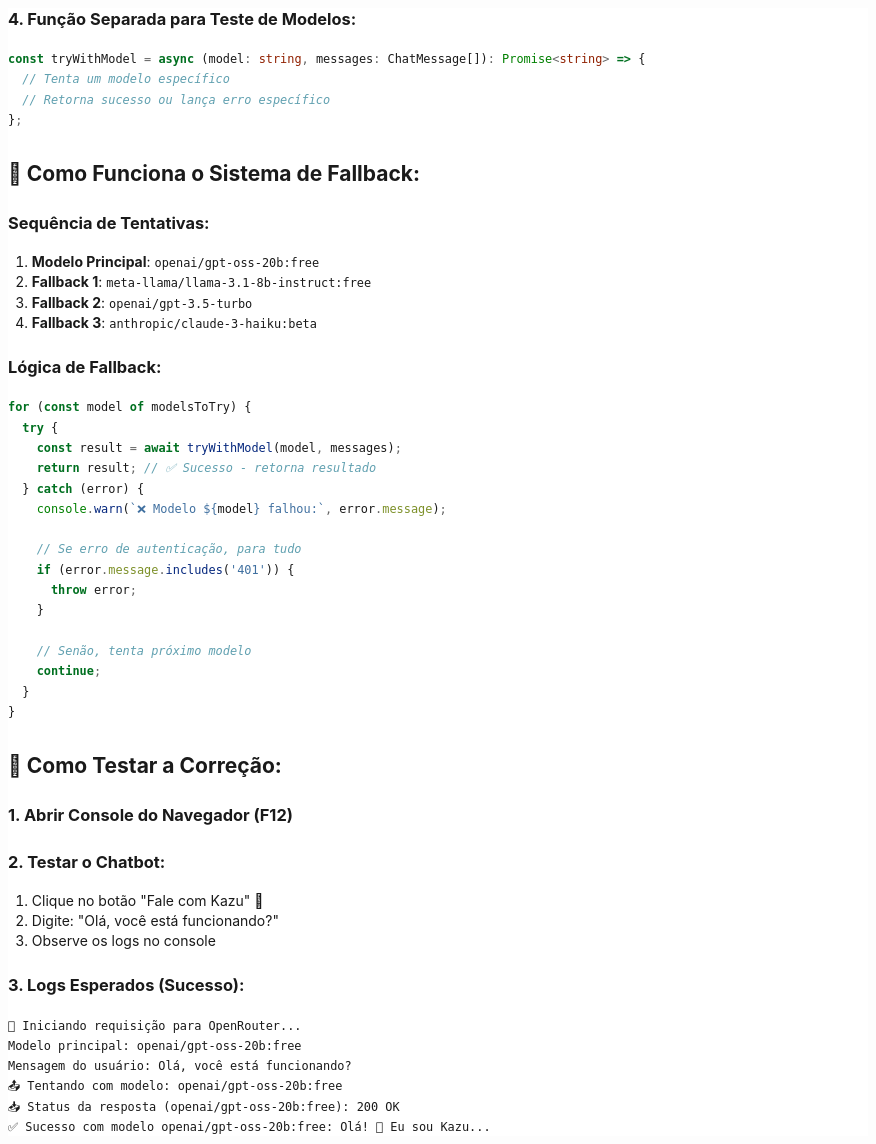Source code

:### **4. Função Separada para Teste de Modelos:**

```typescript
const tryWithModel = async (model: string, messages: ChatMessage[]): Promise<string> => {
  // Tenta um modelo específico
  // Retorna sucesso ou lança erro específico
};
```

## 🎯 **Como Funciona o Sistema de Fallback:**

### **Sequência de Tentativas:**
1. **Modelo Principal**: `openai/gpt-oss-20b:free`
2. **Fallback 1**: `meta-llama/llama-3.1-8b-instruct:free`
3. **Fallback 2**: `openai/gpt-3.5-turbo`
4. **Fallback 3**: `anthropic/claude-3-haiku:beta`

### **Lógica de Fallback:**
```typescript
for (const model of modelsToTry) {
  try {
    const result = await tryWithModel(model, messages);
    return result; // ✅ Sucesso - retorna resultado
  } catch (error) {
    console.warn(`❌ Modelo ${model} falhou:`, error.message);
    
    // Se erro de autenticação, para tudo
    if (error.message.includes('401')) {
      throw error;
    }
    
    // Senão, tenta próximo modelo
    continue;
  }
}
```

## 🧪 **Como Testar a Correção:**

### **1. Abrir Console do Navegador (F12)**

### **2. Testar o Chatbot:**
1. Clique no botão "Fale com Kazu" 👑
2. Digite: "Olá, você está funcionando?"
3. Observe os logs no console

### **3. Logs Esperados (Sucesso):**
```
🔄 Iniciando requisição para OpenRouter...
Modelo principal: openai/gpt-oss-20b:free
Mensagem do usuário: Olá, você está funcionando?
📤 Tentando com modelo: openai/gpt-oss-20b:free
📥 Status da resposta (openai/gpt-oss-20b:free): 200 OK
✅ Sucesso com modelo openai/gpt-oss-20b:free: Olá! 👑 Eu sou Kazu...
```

• • • •

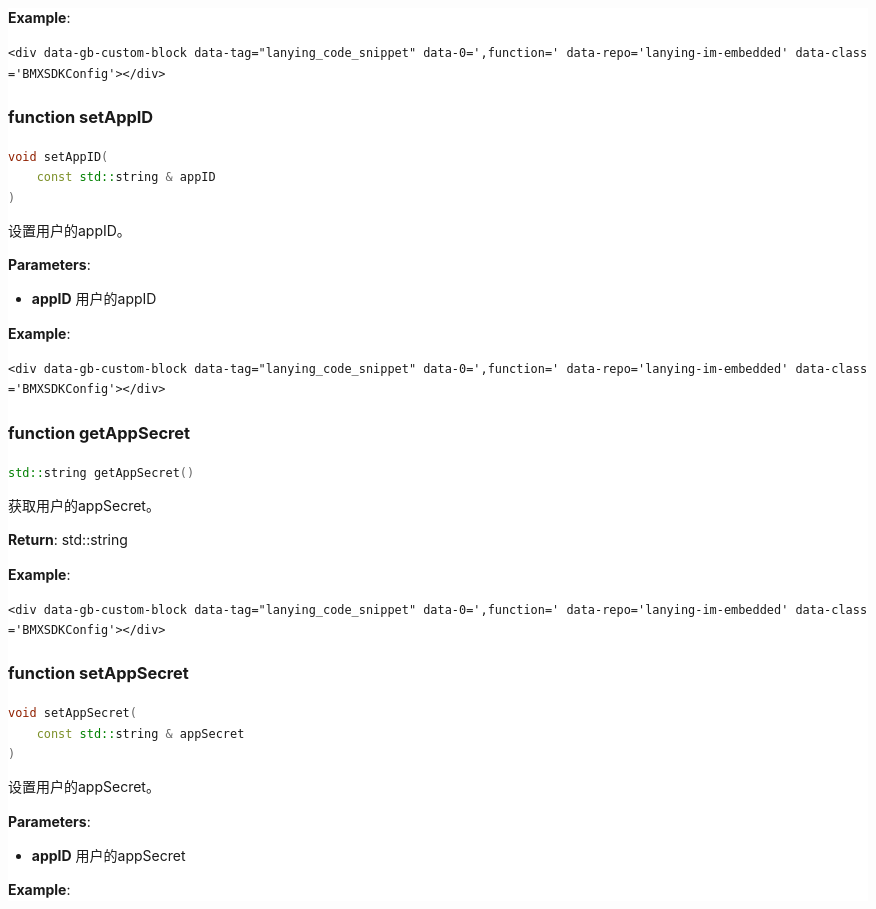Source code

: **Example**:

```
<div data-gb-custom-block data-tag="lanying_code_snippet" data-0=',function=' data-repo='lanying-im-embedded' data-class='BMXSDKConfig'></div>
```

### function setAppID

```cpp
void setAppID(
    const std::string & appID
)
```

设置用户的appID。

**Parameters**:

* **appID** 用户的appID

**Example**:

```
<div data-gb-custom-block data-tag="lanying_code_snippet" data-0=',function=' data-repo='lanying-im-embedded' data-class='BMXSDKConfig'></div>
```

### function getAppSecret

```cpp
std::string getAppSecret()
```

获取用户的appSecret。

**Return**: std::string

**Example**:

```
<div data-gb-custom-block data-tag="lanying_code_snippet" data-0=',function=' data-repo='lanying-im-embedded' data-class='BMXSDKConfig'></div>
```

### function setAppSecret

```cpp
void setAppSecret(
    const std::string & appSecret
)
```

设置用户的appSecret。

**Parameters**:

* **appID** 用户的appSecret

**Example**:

• • • •

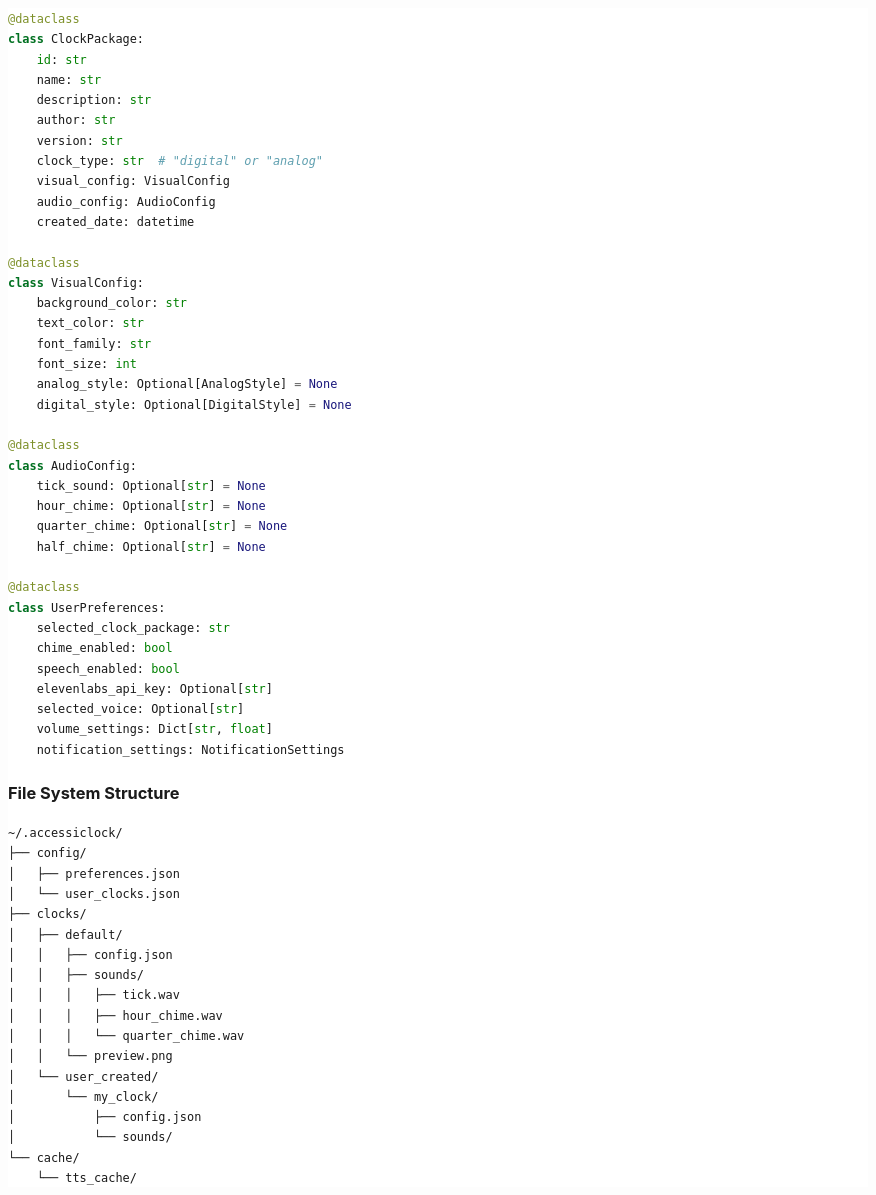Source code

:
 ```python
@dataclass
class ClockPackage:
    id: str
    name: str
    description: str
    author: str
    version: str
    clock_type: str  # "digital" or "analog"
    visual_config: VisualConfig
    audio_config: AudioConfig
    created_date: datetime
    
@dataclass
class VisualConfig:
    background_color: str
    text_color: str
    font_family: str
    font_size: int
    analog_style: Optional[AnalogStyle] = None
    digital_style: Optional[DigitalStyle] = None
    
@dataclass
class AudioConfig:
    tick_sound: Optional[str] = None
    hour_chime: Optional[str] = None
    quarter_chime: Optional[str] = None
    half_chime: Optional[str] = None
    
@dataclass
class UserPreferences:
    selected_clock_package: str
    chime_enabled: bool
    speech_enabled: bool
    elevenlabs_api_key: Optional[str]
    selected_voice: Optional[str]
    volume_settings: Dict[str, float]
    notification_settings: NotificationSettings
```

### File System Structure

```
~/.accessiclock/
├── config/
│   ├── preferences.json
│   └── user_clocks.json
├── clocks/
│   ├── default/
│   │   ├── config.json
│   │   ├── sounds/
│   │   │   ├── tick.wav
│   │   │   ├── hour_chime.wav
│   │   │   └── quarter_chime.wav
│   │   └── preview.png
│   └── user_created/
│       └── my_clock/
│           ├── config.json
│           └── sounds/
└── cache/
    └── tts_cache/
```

• • • •

Which lines above hold the string "específico"? Please copy all of them.

  // Tenta um modelo específico
  // Retorna sucesso ou lança erro específico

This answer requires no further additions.